_How to complete this task_: Throughout the material below, count each line in which the word "down" appears, then reply with the count only.

_Source data_:
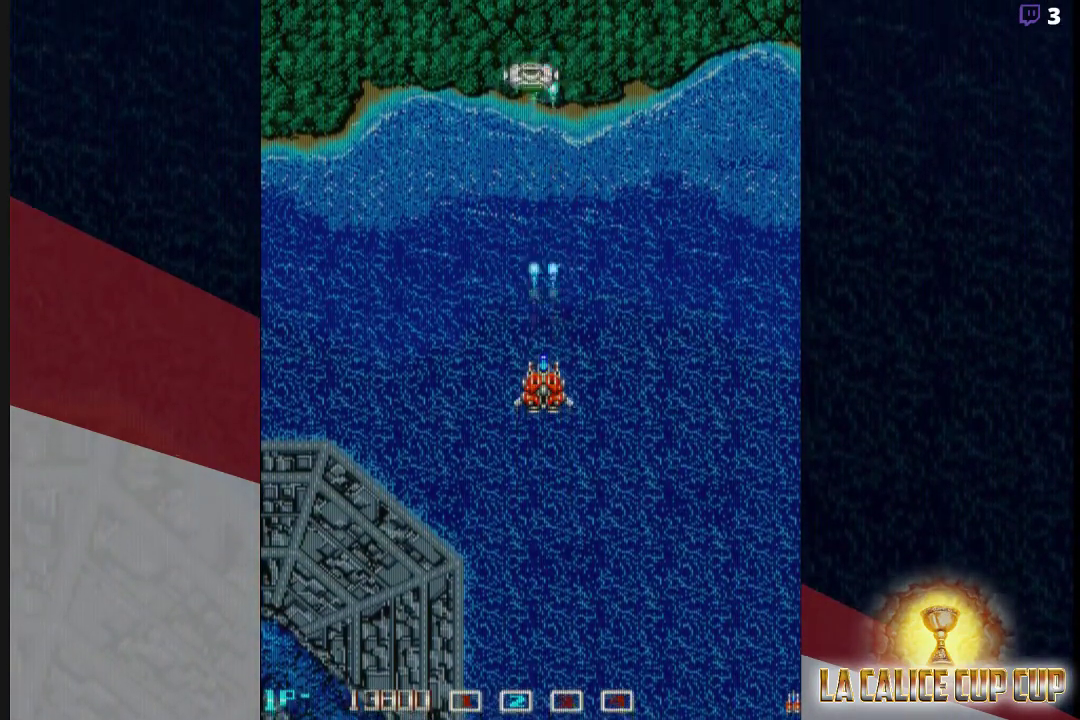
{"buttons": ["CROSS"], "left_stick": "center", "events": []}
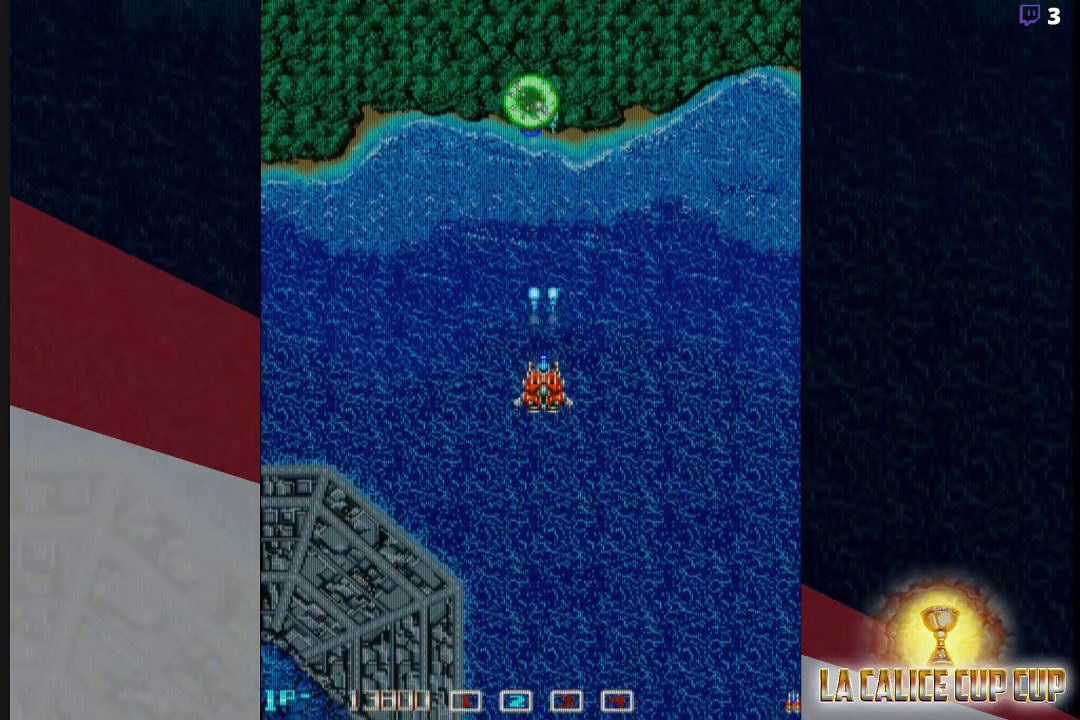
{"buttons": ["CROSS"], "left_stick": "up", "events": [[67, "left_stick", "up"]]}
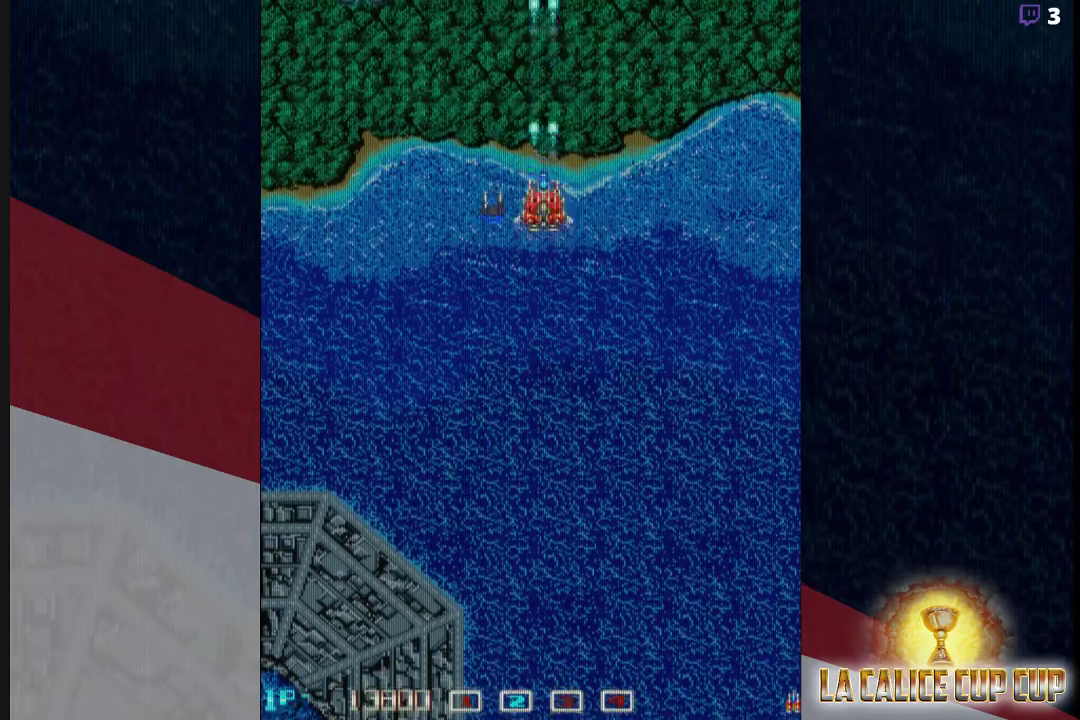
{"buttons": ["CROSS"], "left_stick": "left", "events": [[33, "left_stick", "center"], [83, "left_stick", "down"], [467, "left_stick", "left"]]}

---

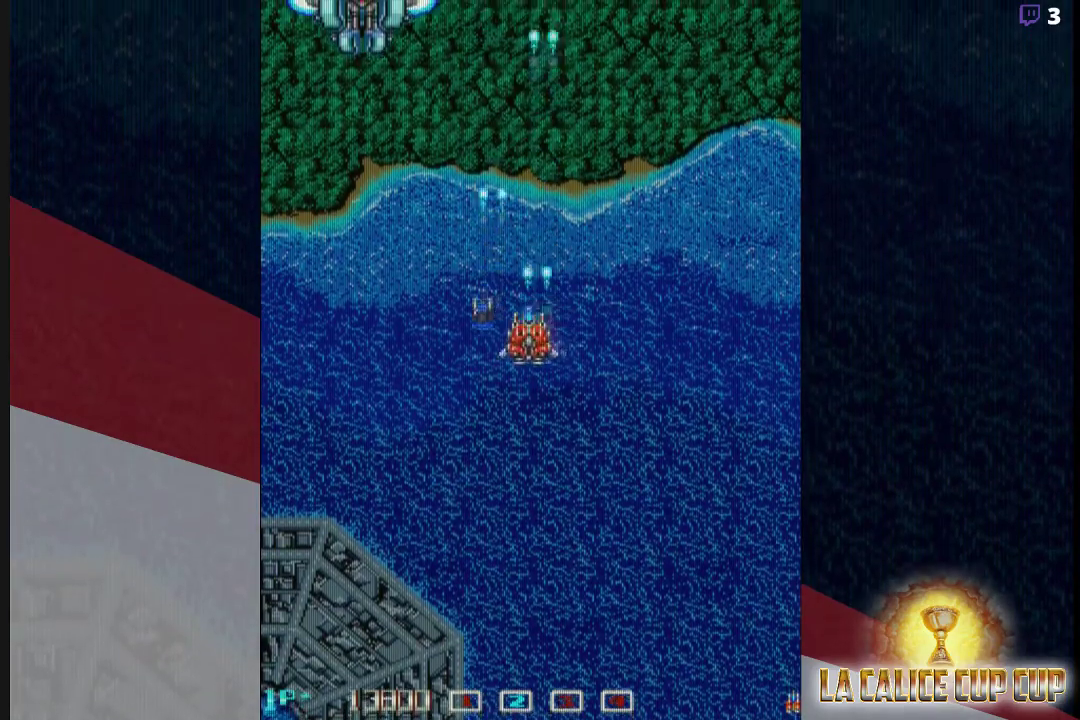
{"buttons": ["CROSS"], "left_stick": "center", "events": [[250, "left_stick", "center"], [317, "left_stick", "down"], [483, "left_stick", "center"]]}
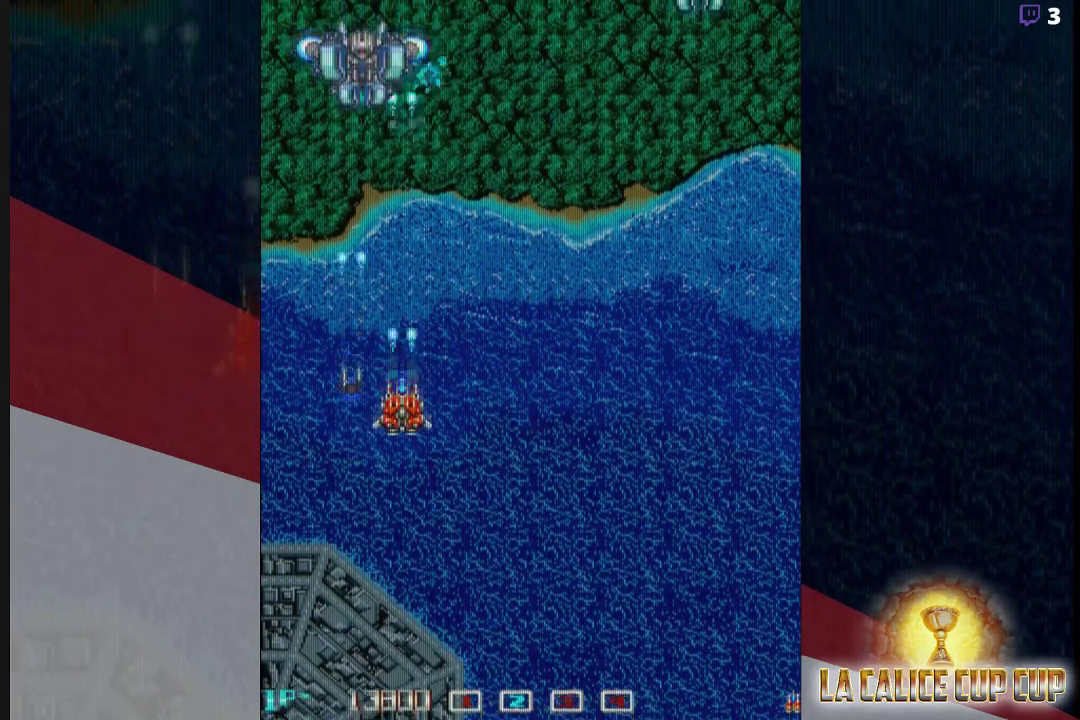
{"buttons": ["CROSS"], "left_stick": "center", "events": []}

_Output for this task_: 2